DIRECTIONS FOR THIS TASK -> Each line of the data holding "dzień" should be found and copied.

MATERIAL PROVIDED ->
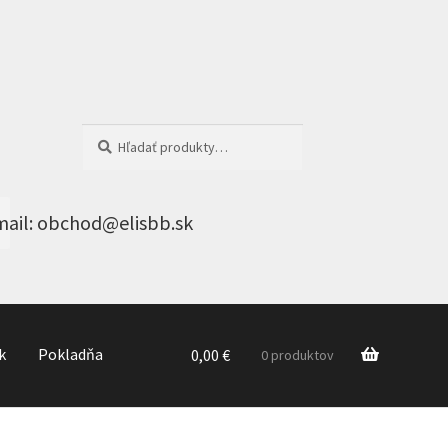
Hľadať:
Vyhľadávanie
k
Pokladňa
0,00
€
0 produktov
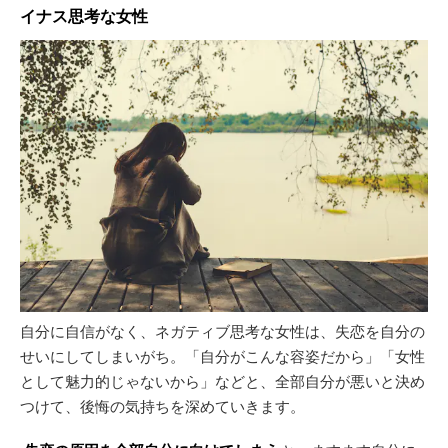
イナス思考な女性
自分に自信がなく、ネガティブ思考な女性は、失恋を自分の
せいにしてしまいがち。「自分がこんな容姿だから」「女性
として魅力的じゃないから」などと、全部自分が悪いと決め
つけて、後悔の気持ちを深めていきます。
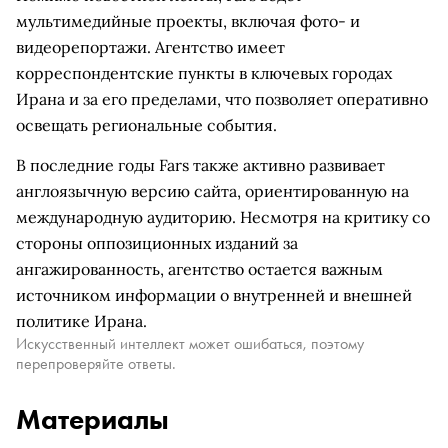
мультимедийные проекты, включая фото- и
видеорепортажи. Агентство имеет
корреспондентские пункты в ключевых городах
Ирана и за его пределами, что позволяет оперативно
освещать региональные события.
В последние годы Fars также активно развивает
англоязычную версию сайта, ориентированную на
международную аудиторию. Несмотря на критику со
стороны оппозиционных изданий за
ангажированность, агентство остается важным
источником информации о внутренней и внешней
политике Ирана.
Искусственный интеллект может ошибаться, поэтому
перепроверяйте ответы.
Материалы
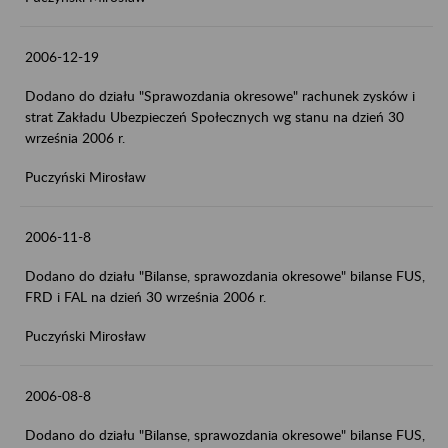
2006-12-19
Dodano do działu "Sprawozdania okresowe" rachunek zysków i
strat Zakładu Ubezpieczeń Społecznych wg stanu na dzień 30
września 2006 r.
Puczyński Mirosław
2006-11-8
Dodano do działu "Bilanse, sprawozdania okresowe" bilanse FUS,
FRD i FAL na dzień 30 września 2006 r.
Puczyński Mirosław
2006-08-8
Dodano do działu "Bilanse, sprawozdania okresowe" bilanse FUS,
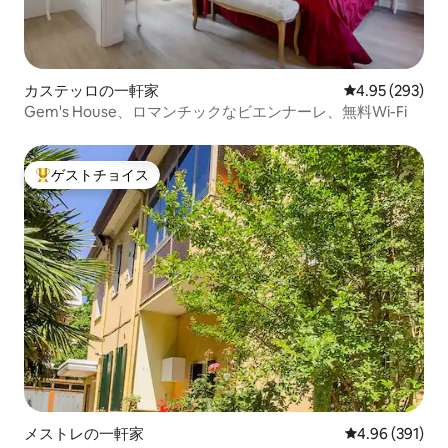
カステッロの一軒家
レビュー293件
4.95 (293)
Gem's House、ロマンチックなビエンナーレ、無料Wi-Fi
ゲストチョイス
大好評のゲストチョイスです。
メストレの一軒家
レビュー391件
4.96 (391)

SOLUTION TO THIS EXERCISE ->
strat Zakładu Ubezpieczeń Społecznych wg stanu na dzień 30
FRD i FAL na dzień 30 września 2006 r.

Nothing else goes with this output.